• _Stored items_
--------------------
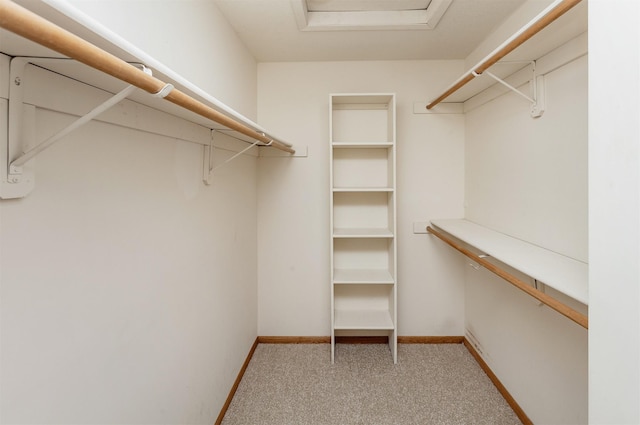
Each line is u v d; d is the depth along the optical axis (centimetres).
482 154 216
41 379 67
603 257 65
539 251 143
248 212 228
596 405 67
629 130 59
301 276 256
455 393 193
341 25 188
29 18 37
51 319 69
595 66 67
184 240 131
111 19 83
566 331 136
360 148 250
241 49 206
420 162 249
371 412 177
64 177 73
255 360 232
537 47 135
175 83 77
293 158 252
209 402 156
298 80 248
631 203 59
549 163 145
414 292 255
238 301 204
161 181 113
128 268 95
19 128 62
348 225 255
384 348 248
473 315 236
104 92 84
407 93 246
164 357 115
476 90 207
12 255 61
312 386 201
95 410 81
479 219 221
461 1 163
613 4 62
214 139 157
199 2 141
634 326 58
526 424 165
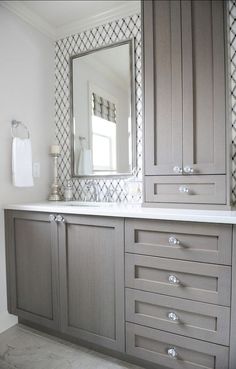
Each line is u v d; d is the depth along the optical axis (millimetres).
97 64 2107
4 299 1850
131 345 1395
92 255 1502
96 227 1484
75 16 2057
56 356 1539
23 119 2016
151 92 1536
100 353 1569
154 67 1527
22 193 2018
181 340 1269
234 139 1610
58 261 1623
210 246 1197
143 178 1568
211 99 1393
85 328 1542
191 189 1444
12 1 1849
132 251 1368
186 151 1450
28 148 1969
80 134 2201
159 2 1515
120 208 1540
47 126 2250
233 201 1608
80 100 2193
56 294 1642
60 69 2289
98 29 2096
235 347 1149
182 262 1255
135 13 1937
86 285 1529
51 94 2287
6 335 1758
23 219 1774
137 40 1942
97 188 2121
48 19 2096
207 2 1398
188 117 1444
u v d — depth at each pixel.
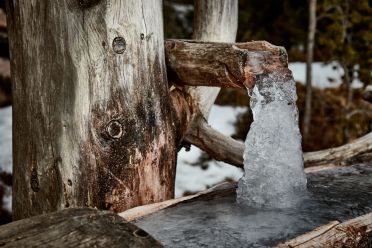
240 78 2.00
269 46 2.02
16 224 1.39
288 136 2.10
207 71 2.15
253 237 1.66
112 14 2.00
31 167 2.19
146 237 1.35
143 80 2.13
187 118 2.49
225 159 2.82
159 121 2.22
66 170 2.08
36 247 1.28
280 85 2.00
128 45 2.06
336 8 6.65
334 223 1.69
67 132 2.05
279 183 2.06
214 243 1.62
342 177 2.32
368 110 5.92
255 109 2.00
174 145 2.35
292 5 8.13
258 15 8.09
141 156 2.16
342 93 6.47
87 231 1.34
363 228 1.67
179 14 8.17
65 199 2.10
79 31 1.98
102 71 2.02
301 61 7.87
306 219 1.81
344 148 3.06
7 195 4.30
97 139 2.05
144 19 2.09
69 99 2.03
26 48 2.12
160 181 2.26
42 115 2.11
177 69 2.28
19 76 2.19
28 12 2.08
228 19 2.85
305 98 6.29
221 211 1.93
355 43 6.30
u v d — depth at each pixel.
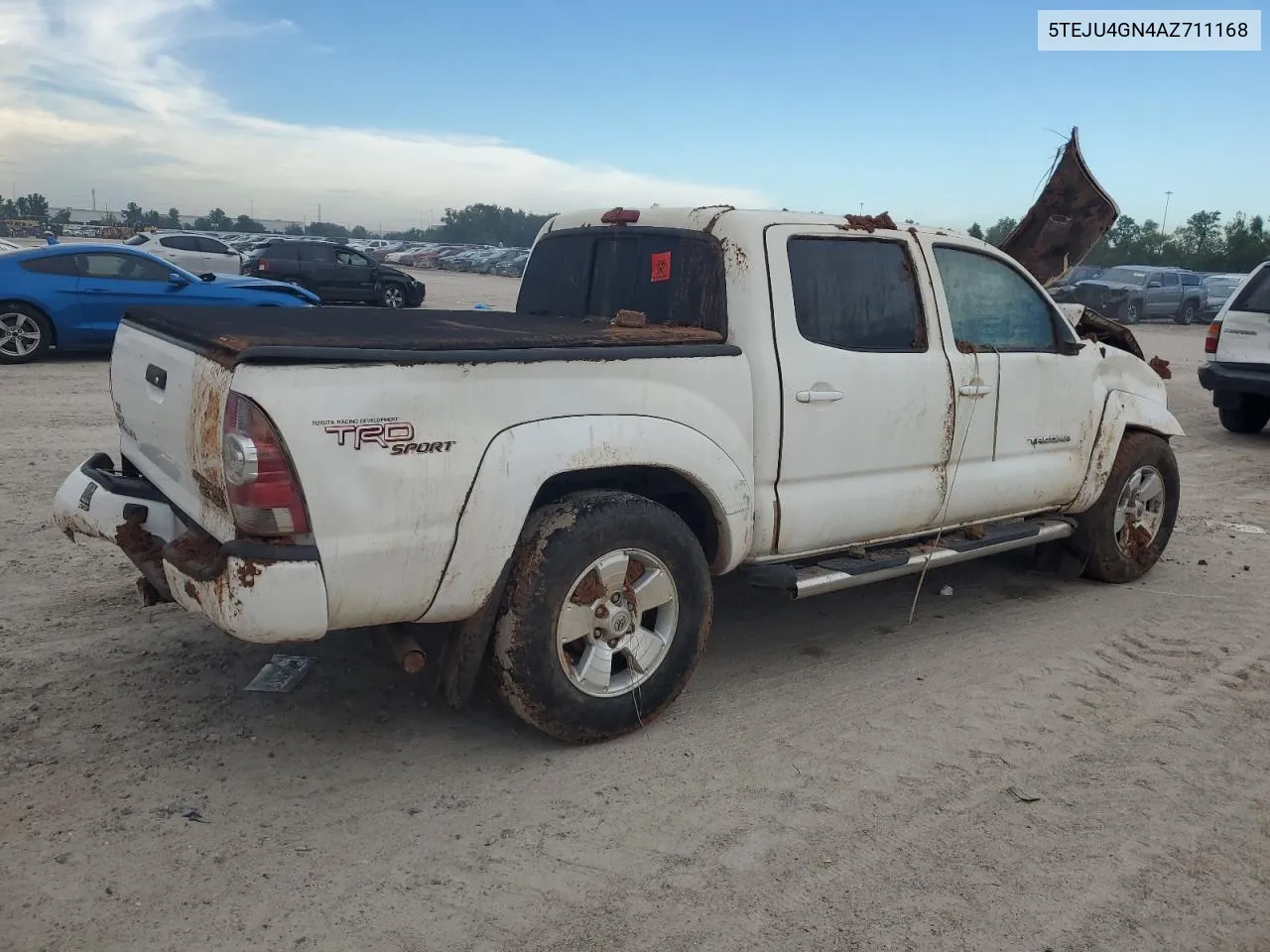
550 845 3.18
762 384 4.09
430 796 3.45
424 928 2.77
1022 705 4.32
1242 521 7.76
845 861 3.15
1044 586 5.98
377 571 3.21
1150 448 5.91
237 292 13.73
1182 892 3.05
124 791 3.38
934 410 4.69
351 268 23.67
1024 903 2.96
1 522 6.13
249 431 2.99
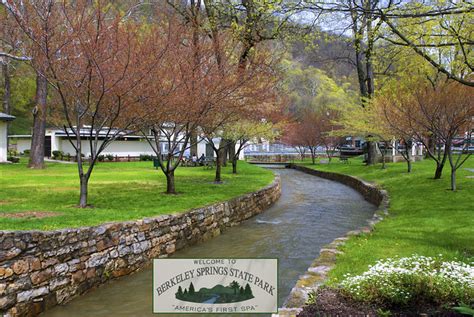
--------------------
• _Exercise prompt_
Print all records word for word, no images.

• _Written reply_
Each line is u v d; d is the depth along the optical axis (centimetres).
482 154 216
41 379 67
603 257 65
539 251 143
248 212 228
596 405 67
629 130 59
301 276 256
455 393 193
341 25 188
29 18 37
51 319 69
595 66 67
184 240 131
111 19 83
566 331 136
360 148 250
241 49 206
420 162 249
371 412 177
64 177 73
255 360 232
537 47 135
175 83 77
293 158 252
209 402 156
298 80 248
631 203 59
549 163 145
414 292 255
238 301 204
161 181 113
128 268 95
19 128 62
348 225 255
384 348 248
473 315 236
104 92 84
407 93 246
164 357 115
476 90 207
12 255 61
312 386 201
95 410 81
479 219 221
461 1 163
613 4 62
214 139 157
199 2 141
634 326 58
526 424 165
Each line is u v d; d is the depth along the optical axis (millimetres).
97 64 2107
4 299 1850
131 345 1395
92 255 1502
96 227 1484
75 16 2057
56 356 1539
23 119 2016
151 92 1536
100 353 1569
154 67 1527
22 193 2018
181 340 1269
234 139 1610
58 261 1623
210 246 1197
143 178 1568
211 99 1393
85 328 1542
191 189 1444
12 1 1849
132 251 1368
186 151 1450
28 148 1969
80 134 2201
159 2 1515
120 208 1540
47 126 2250
233 201 1608
80 100 2193
56 294 1642
60 69 2289
98 29 2096
235 347 1149
182 262 1255
135 13 1937
86 285 1529
51 94 2287
6 335 1758
23 219 1774
137 40 1942
97 188 2121
48 19 2096
207 2 1398
188 117 1444
u v d — depth at each pixel.
240 78 2.00
269 46 2.02
16 224 1.39
288 136 2.10
207 71 2.15
253 237 1.66
112 14 2.00
31 167 2.19
146 237 1.35
143 80 2.13
187 118 2.49
225 159 2.82
159 121 2.22
66 170 2.08
36 247 1.28
280 85 2.00
128 45 2.06
336 8 6.65
334 223 1.69
67 132 2.05
279 183 2.06
214 243 1.62
342 177 2.32
368 110 5.92
255 109 2.00
174 145 2.35
292 5 8.13
258 15 8.09
141 156 2.16
342 93 6.47
87 231 1.34
363 228 1.67
179 14 8.17
65 199 2.10
79 31 1.98
102 71 2.02
301 61 7.87
306 219 1.81
344 148 3.06
7 195 4.30
97 139 2.05
144 19 2.09
69 99 2.03
26 48 2.12
160 181 2.26
42 115 2.11
177 69 2.28
19 76 2.19
28 12 2.08
228 19 2.85
305 98 6.29
221 211 1.93
355 43 6.30
u v d — depth at each pixel.
550 845 3.18
762 384 4.09
430 796 3.45
424 928 2.77
1022 705 4.32
1242 521 7.76
845 861 3.15
1044 586 5.98
377 571 3.21
1150 448 5.91
237 292 13.73
1182 892 3.05
124 791 3.38
934 410 4.69
351 268 23.67
1024 903 2.96
1 522 6.13
249 431 2.99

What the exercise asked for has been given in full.